_Work item_
Starting at the top of the records and stopping after the line that contains "Сообщество и ресурсы", write those lines out again with "Гибкость" switched to "Универсальность" and everything else unchanged.

_Stored data_
────────

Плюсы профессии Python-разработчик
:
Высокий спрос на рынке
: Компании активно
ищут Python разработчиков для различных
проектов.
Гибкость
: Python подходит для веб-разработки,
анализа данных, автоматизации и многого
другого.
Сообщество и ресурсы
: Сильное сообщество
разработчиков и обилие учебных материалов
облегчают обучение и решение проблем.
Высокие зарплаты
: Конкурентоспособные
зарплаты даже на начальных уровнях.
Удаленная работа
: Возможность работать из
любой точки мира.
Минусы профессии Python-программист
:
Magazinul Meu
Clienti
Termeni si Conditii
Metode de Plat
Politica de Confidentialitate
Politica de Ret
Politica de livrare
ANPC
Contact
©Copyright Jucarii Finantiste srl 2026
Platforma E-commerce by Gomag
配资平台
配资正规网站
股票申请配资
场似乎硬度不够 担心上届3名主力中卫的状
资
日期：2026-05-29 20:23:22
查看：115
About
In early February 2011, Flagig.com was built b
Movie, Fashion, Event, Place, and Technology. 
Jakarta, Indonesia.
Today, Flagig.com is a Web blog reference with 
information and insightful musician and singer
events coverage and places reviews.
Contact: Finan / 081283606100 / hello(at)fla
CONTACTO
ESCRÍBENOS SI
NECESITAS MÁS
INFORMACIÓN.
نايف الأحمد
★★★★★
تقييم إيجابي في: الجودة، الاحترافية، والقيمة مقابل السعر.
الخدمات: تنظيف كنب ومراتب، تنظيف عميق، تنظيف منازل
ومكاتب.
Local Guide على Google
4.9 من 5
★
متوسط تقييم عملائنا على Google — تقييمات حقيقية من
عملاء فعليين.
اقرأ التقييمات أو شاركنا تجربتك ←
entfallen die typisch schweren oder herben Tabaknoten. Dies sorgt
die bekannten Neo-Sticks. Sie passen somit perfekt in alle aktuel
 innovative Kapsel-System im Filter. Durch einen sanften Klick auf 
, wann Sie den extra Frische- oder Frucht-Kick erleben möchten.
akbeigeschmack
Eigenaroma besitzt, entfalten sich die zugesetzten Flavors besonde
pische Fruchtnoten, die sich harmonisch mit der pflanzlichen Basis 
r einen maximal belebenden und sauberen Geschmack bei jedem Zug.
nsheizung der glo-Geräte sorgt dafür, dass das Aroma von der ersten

────────

_Written answer_
Плюсы профессии Python-разработчик
:
Высокий спрос на рынке
: Компании активно
ищут Python разработчиков для различных
проектов.
Универсальность
: Python подходит для веб-разработки,
анализа данных, автоматизации и многого
другого.
Сообщество и ресурсы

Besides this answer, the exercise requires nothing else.